В конце октября 1961 года, вскоре после приезда Митрополита из Крыма, на квартире одной дамы, которая была домашним врачом Владыки, раздается звонок. Говорит Митрополит, по обыкновению, вежливо и мягко: «Я, кажется, плохо себя веду. У меня повышенная температура. Прошу вас ко мне приехать». Врач поспешила к Владыке. Действительно, он болен. Температура высокая. Вызвали еще одного врача — специалиста. Диагноз: воспаление легких. Необходимо поместить в больницу. Просили у Митрополита разрешения позвонить в Патриархию, к Зернову, бывшему секретарю Митрополита, ныне рукоположенному во епископа, управляющему делами Патриархии. Владыка сначала сказал: «Не хочу!» Потом дал себя уговорить. Показал на телефонную книгу: «Посмотрите на фамилию „Зернов“, его фамилия и телефон подчеркнуты».
Позвонили. Через 20 минут звонит епископ Киприан Зернов:
«Скажите Владыке, что в Кремлевской больнице его ждут. Пусть едет».
На другой день Владыку перевезли в больницу. Идти он не мог. Надо было нести на носилках. В дверь носилки не проходили. Пришлось выломать окно.
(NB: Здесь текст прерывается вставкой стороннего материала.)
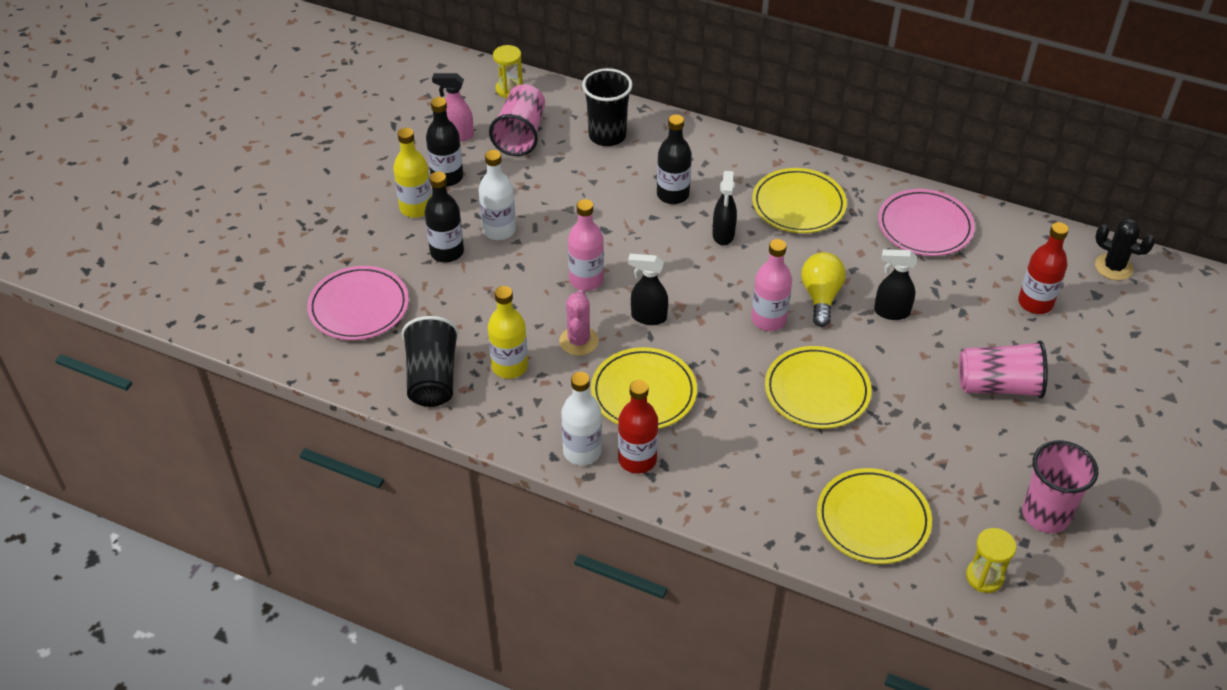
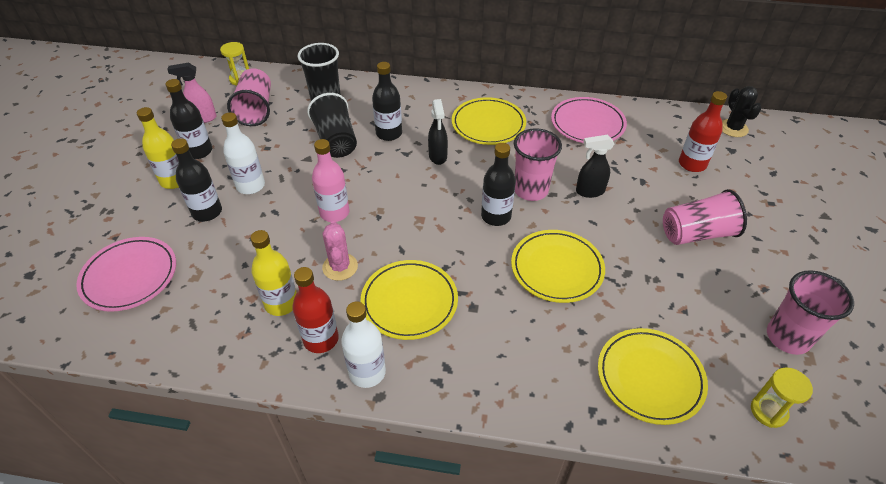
camera: 15 degrees left, 0 degrees up
(432, 378) = (209, 330): black cup -> black cup (336, 141)
(637, 459) = (421, 368): red bottle -> red bottle (321, 339)
(648, 317) = (395, 234): black spray bottle -> none
(768, 320) = (496, 216): pink bottle -> black bottle
(820, 297) = (530, 190): yellow light bulb -> pink cup
(1113, 267) = (733, 128): black cactus -> black cactus turned 60 degrees clockwise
Вынесли носилки ногами вперед. «Как покойника», — сказал Владыка.
Он лежал в мрачных стенах Кремлевской больницы больше месяца. Никого к нему не пускали. При нем неотлучно находилась его домашний врач. Однажды Владыка сказал: «Я знаю, вы очень устали, но, если у вас осталась хоть капелька силы, поезжайте к ней, расскажите обо мне». Речь шла о княгине Бебутовой, старом друге Митрополита, 90-летней старушке, жившей в Измайловском. Однажды Митрополит послал к одному молодому священнику, отцу Оресту, когда-то им рукоположенному, который служил тогда на Рогожском кладбище.
«Пойдите к Оресту. Пусть даст вам в целлюлозе запасные дары. Я хочу причаститься». Причастился. А через несколько дней наступил Конец.
13 декабря 1961 года, в день апостола Андрея Первозванного, он сказал врачу в 4 часа утра:
«Кажется, я умираю. Обещайте мне, что, пока вы живы и жива она (княгиня Бебутова), вы ее не оставите». Доктор обещала.
Владыка перекрестился и закрыл глаза. Через некоторое время последовала смерть.
Похороны Владыки также имеют целый ряд характерных особенностей. Владыку решено было хоронить в Лавре, хотя Лавру он не любил и никогда не думал быть там похороненным.
14 декабря с большим трудом пробились в покойницкую больницы. Нашли обнаженное тело Владыки. На ноге чернильным карандашом было написано: «Ярушевич» (фамилия Владыки). Надели на Владыку подрясник и монашеский параман. Присутствовали: только что рукоположенный священник от. Димитрий Дудко, от. Виктор Жуков (от Патриархии), Володя Рожков, который плакал навзрыд. Положили в гроб, повезли в Лавру.
17 декабря состоялись похороны. Отпевали в трапезном храме, где Владыка несколько месяцев назад, на Пасху, отслужил в последний раз литургию. Было много народу, но далеко не все желающие смогли попасть на похороны, так как в восемь часов утра неожиданно перестали ходить поезда. Не ходили до 3-х часов дня, до окончания похорон.
Служили литургию три апробированных архиерея: Митрополит Питирим (через 10 месяцев также умерший). Архиепископ Одесский и Херсонский Борис и Епископ Дмитровский Киприан (пресловутый Зернов).
На отпевание вышел взволнованный, с покрасневшими веками Патриарх — его долго готовили к известию о смерти его долголетнего — в течение 40 лет — сотрудника, с которым его связывали сложные отношения, и еще несколько архиереев. Народ стоял с зажженными свечами, по церкви шныряли шпики. В притворе было много венков.
Патриарх прочел разрешительную грамоту, сказал несколько взволнованных слов. И потянулась длинная очередь к гробу, для последнего прощания.
Я также подошел к гробу, поцеловал руку Владыки, такую теперь маленькую и жалкую. И вопреки всякому этикету, повинуясь внезапному чувству, перекрестил тело Владыки, которое через несколько минут перенесли в усыпальницу, в подвале «ротонды» — круглого небольшого храма в честь Смоленской иконы Божией Матери, небольшой церковки, построенной в XVIII веке. Я вернулся домой, к себе в Ново-Кузьминки, поздно вечером и тотчас сел писать некролог памяти Владыки, который прилагаю здесь.
Так я простился с человеком, которого я знал 35 лет. Так простилась с ним русская церковь.